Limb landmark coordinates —
§
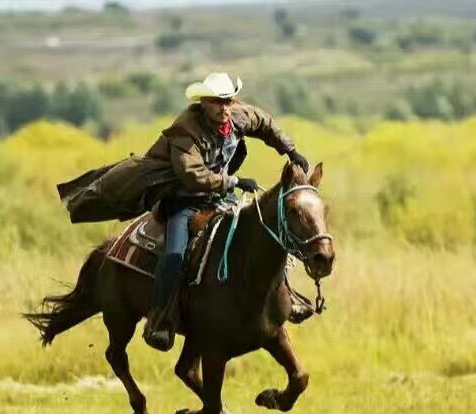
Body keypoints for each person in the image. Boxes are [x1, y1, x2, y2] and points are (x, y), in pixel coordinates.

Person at [56, 71, 310, 351]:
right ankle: (161, 319)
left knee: (265, 233)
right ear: (203, 103)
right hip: (183, 201)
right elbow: (193, 176)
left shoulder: (237, 116)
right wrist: (234, 181)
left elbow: (265, 124)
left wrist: (290, 150)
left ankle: (288, 296)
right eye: (216, 102)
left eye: (227, 100)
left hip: (219, 198)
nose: (224, 107)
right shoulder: (185, 131)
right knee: (175, 255)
§
Task objective —
The line containing "left shoulder: (237, 116)" marks where to begin; copy it and every later line exactly, through the end of the data.

Response to the exercise —
left shoulder: (237, 116)
right wrist: (234, 181)
left elbow: (265, 124)
left wrist: (290, 150)
left ankle: (288, 296)
right eye: (216, 102)
left eye: (227, 100)
left hip: (219, 198)
nose: (224, 107)
right shoulder: (185, 131)
right knee: (175, 255)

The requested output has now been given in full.